▶ **Action item**
The full listing is to be transcribed exactly, with each picture left out.

▶ **Extracted data**
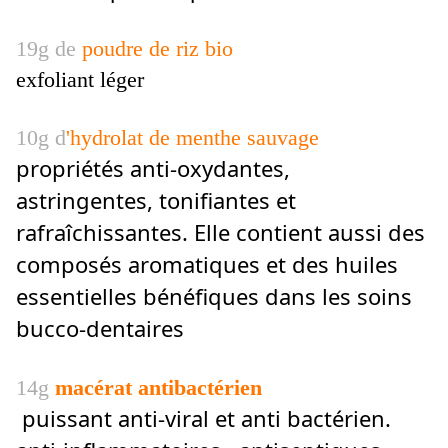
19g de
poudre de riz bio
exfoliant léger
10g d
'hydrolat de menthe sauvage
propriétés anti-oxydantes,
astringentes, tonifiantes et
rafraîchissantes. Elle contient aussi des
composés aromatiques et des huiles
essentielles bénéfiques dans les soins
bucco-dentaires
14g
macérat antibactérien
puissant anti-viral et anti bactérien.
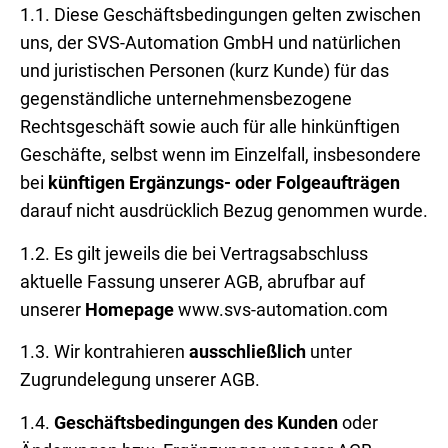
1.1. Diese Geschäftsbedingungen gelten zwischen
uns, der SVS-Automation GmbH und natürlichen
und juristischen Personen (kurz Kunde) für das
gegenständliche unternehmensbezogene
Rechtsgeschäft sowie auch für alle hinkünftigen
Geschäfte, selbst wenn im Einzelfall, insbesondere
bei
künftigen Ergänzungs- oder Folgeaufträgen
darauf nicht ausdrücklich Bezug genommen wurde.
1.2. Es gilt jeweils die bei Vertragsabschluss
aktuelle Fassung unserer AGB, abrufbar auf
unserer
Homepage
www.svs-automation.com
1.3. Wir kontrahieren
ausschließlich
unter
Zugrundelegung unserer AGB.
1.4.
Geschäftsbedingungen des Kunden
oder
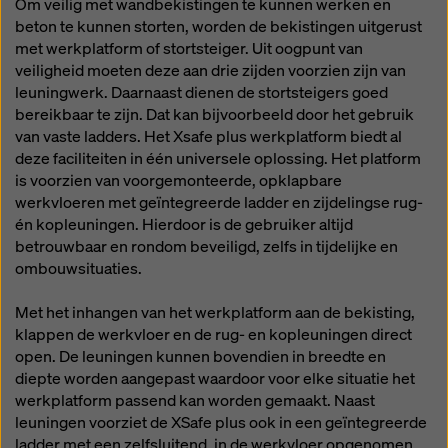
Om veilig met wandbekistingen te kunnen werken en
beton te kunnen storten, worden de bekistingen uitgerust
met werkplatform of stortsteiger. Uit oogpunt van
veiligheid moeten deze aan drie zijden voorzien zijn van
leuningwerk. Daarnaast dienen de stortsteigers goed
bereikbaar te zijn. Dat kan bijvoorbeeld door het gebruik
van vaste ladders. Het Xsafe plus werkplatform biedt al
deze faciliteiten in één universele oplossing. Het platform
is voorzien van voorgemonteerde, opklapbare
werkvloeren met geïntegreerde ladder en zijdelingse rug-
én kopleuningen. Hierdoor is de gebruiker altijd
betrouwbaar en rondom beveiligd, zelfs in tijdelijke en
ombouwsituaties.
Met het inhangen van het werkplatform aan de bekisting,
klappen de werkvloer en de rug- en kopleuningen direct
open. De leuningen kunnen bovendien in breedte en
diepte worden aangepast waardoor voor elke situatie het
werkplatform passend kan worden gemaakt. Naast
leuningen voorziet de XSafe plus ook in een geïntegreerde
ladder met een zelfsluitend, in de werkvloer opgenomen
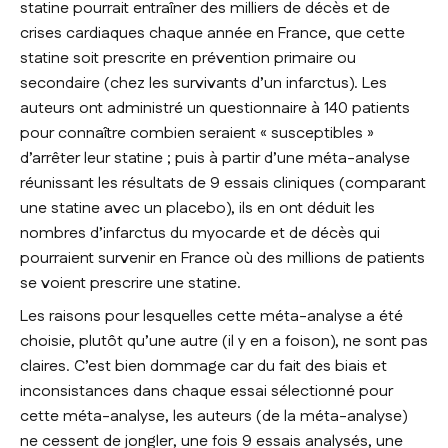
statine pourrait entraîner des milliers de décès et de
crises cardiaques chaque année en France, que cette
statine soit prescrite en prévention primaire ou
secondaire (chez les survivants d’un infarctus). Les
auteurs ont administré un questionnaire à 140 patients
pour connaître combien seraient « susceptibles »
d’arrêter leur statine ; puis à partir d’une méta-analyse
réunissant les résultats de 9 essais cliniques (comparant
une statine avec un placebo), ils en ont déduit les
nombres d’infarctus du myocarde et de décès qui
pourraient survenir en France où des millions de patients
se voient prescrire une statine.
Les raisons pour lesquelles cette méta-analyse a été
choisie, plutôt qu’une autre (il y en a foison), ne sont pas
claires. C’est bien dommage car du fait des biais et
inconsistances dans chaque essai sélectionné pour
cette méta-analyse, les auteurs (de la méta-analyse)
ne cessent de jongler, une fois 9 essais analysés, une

▶ **Solved exercise**
19g de
poudre de riz bio
exfoliant léger
10g d
'hydrolat de menthe sauvage
propriétés anti-oxydantes,
astringentes, tonifiantes et
rafraîchissantes. Elle contient aussi des
composés aromatiques et des huiles
essentielles bénéfiques dans les soins
bucco-dentaires
14g
macérat antibactérien
puissant anti-viral et anti bactérien.
1.1. Diese Geschäftsbedingungen gelten zwischen
uns, der SVS-Automation GmbH und natürlichen
und juristischen Personen (kurz Kunde) für das
gegenständliche unternehmensbezogene
Rechtsgeschäft sowie auch für alle hinkünftigen
Geschäfte, selbst wenn im Einzelfall, insbesondere
bei
künftigen Ergänzungs- oder Folgeaufträgen
darauf nicht ausdrücklich Bezug genommen wurde.
1.2. Es gilt jeweils die bei Vertragsabschluss
aktuelle Fassung unserer AGB, abrufbar auf
unserer
Homepage
www.svs-automation.com
1.3. Wir kontrahieren
ausschließlich
unter
Zugrundelegung unserer AGB.
1.4.
Geschäftsbedingungen des Kunden
oder
Om veilig met wandbekistingen te kunnen werken en
beton te kunnen storten, worden de bekistingen uitgerust
met werkplatform of stortsteiger. Uit oogpunt van
veiligheid moeten deze aan drie zijden voorzien zijn van
leuningwerk. Daarnaast dienen de stortsteigers goed
bereikbaar te zijn. Dat kan bijvoorbeeld door het gebruik
van vaste ladders. Het Xsafe plus werkplatform biedt al
deze faciliteiten in één universele oplossing. Het platform
is voorzien van voorgemonteerde, opklapbare
werkvloeren met geïntegreerde ladder en zijdelingse rug-
én kopleuningen. Hierdoor is de gebruiker altijd
betrouwbaar en rondom beveiligd, zelfs in tijdelijke en
ombouwsituaties.
Met het inhangen van het werkplatform aan de bekisting,
klappen de werkvloer en de rug- en kopleuningen direct
open. De leuningen kunnen bovendien in breedte en
diepte worden aangepast waardoor voor elke situatie het
werkplatform passend kan worden gemaakt. Naast
leuningen voorziet de XSafe plus ook in een geïntegreerde
ladder met een zelfsluitend, in de werkvloer opgenomen
statine pourrait entraîner des milliers de décès et de
crises cardiaques chaque année en France, que cette
statine soit prescrite en prévention primaire ou
secondaire (chez les survivants d’un infarctus). Les
auteurs ont administré un questionnaire à 140 patients
pour connaître combien seraient « susceptibles »
d’arrêter leur statine ; puis à partir d’une méta-analyse
réunissant les résultats de 9 essais cliniques (comparant
une statine avec un placebo), ils en ont déduit les
nombres d’infarctus du myocarde et de décès qui
pourraient survenir en France où des millions de patients
se voient prescrire une statine.
Les raisons pour lesquelles cette méta-analyse a été
choisie, plutôt qu’une autre (il y en a foison), ne sont pas
claires. C’est bien dommage car du fait des biais et
inconsistances dans chaque essai sélectionné pour
cette méta-analyse, les auteurs (de la méta-analyse)
ne cessent de jongler, une fois 9 essais analysés, une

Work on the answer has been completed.